一、显微技术的应用提高了矢状窦旁脑膜瘤的手术疗效
1835年Pecchioli首次成功切除1例左顶部脑膜瘤,从而拉开了肉眼下切除脑膜瘤的序幕。一个多世纪以来,许多学者努力改进手术方法,但疗效欠佳,尤其是矢状窦旁脑膜瘤,常常因矢状窦受累而不能全切。1978年Bonnal提出利用显微技术,全切矢状窦旁脑膜瘤,重建受累矢状窦,开辟了矢状窦旁脑膜瘤治疗的新思路。作者采用此法手术治疗33例矢状窦旁脑膜瘤,全切除率达100%,复发率及死亡率降至6%及3%医学教育网收集整理。无明显神经功能缺失,提高了术后患者的生存质量。
二、关于矢状窦重建的几个问题探讨
矢状窦旁脑膜瘤切除后,矢状窦重建的指征、材料选择、如何控制矢状窦重建时大出血是决定手术成败的关键,专家结合自己的体会如下:
1矢状窦重建的指征
1)肿瘤位于矢状窦中、后1/3,术前证实矢状窦尚未完全被肿瘤阻断者,手术部分或完全切除受累矢状窦后,应修补或重建矢状窦,包括吻合重要皮层静脉;
2)肿瘤位于矢状窦前1/3,即中央沟静脉入口前方,切除肿瘤及受累矢状窦后无需重建矢状窦;
3)肿瘤位于矢状窦中、后1/3,矢状窦已完全被肿瘤阻断,术前证实已建立良好的侧支循环,切除受累矢状窦后无需重建矢状窦,应该指出结扎肿瘤前、后端矢状窦时,要尽量靠近肿瘤,不能破坏瘤周侧支循环。
2矢状窦重建材料选择临床上多选用自体组织作为重建矢状窦的材料,常用的有自体静脉、硬脑膜、大脑镰、颅骨骨膜等。对于仅行矢状窦窦壁切除者,我们选用硬脑膜修补,硬脑膜取材方便,与窦壁同性质,韧性好不易撕裂,是较理想的修补材料。受累矢状窦全切除后则以自体静脉移植为理想的重建材料,常选用大隐静脉或颈外静脉,尤其是需行中央沟静脉及重要皮层静脉吻合者,大隐静脉和颈外静脉的弹性及管壁厚度适合矢状窦重建,其分支亦适合与皮层静脉吻合。对于行二个窦壁修补或自体静脉移植者,应与同侧硬脑膜缝合固定数针(针距1.5~2cm),以防止重建材料塌陷而影响静脉回流。
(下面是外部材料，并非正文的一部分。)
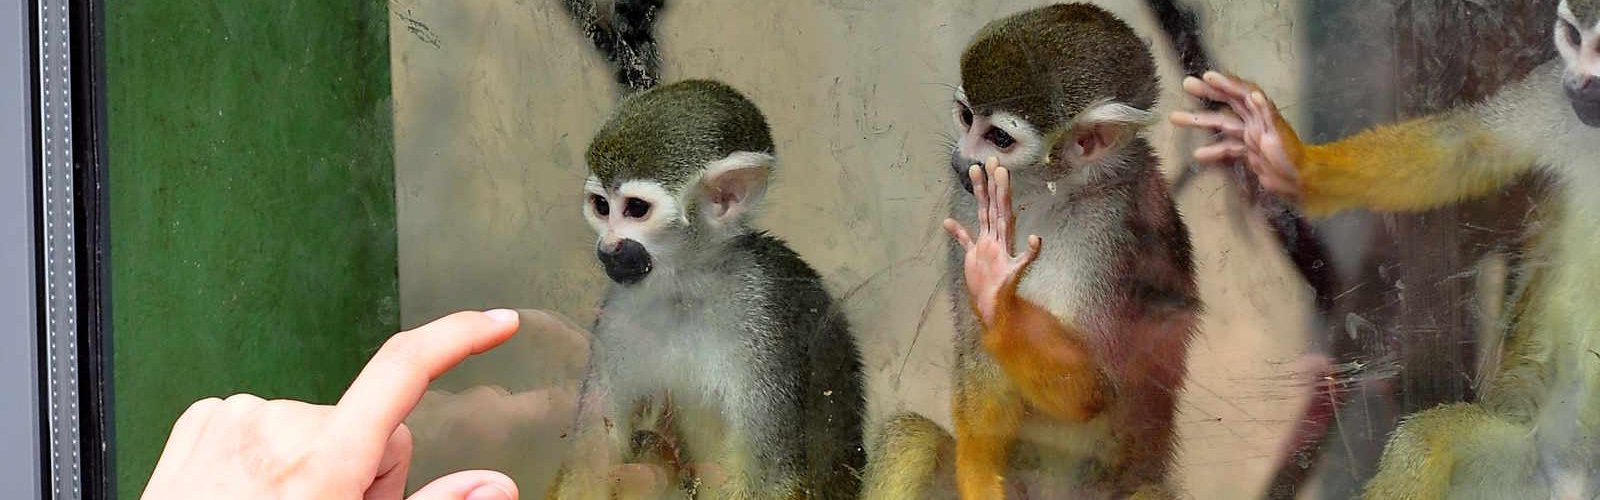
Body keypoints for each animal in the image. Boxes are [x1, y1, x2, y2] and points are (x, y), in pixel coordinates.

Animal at [545, 79, 867, 500]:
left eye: (635, 209)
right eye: (601, 206)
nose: (608, 248)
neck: (686, 288)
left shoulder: (763, 316)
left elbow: (769, 477)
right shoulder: (618, 308)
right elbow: (594, 454)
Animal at [861, 5, 1200, 498]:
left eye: (1000, 139)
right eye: (966, 117)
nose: (961, 160)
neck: (1047, 193)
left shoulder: (1118, 229)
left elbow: (1094, 390)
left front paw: (998, 298)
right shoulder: (966, 201)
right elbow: (977, 351)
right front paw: (980, 476)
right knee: (912, 437)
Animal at [1171, 0, 1600, 497]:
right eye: (1572, 37)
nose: (1579, 83)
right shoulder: (1554, 92)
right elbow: (1464, 149)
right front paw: (1291, 161)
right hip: (1524, 466)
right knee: (1425, 441)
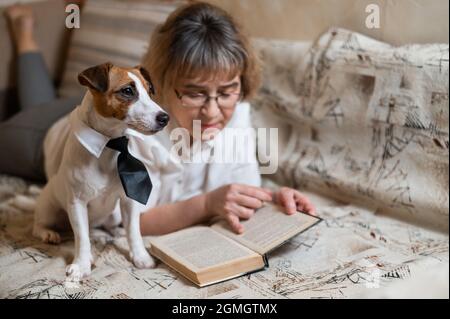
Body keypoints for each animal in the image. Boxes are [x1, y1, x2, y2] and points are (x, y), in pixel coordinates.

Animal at [32, 63, 169, 282]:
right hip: (49, 208)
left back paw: (116, 232)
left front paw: (140, 256)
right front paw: (81, 265)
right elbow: (82, 237)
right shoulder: (77, 204)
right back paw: (48, 233)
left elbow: (134, 231)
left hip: (114, 214)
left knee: (110, 226)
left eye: (149, 90)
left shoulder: (129, 201)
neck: (110, 145)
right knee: (39, 225)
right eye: (127, 91)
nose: (165, 118)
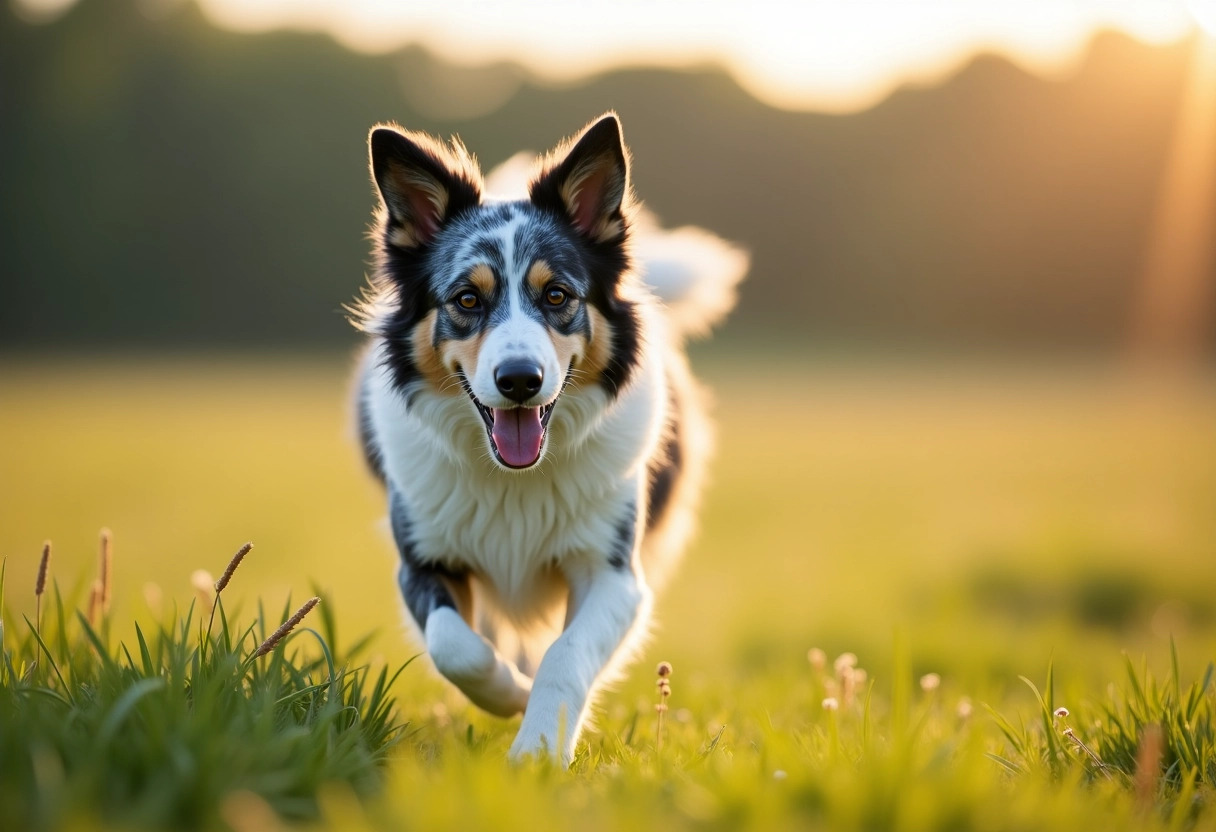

3控制矢状窦出血切除侵入窦腔的肿瘤及重建矢状窦时主要危险是难以控制的大出血,这也是造成肿瘤不易全切的重要因素之一,对此,应采取以下措施:
1)控制性低血压在切开窦壁前使收缩压降至10kPa左右,同时作好多通道快速输血准备。
2)直接阻断矢状窦血流对于矢状窦开放时间短者(《30分钟),可用两把小儿心耳钳或暂时缝扎法直接阻断上矢状血流,待修补完毕后开放矢状窦血流。3)矢状窦临时“搭桥法”用18cm长硅胶管分别插入肿瘤前后两端正常矢状窦内,将导管两端缝扎在矢状窦壁上,防止渗血,如此临时“搭桥”保证脑静脉回流,待肿瘤切除,矢状窦重建完成后,拔出硅胶管,修补插入孔。国外有人利用两端带气囊的导管作矢状窦临时回流用。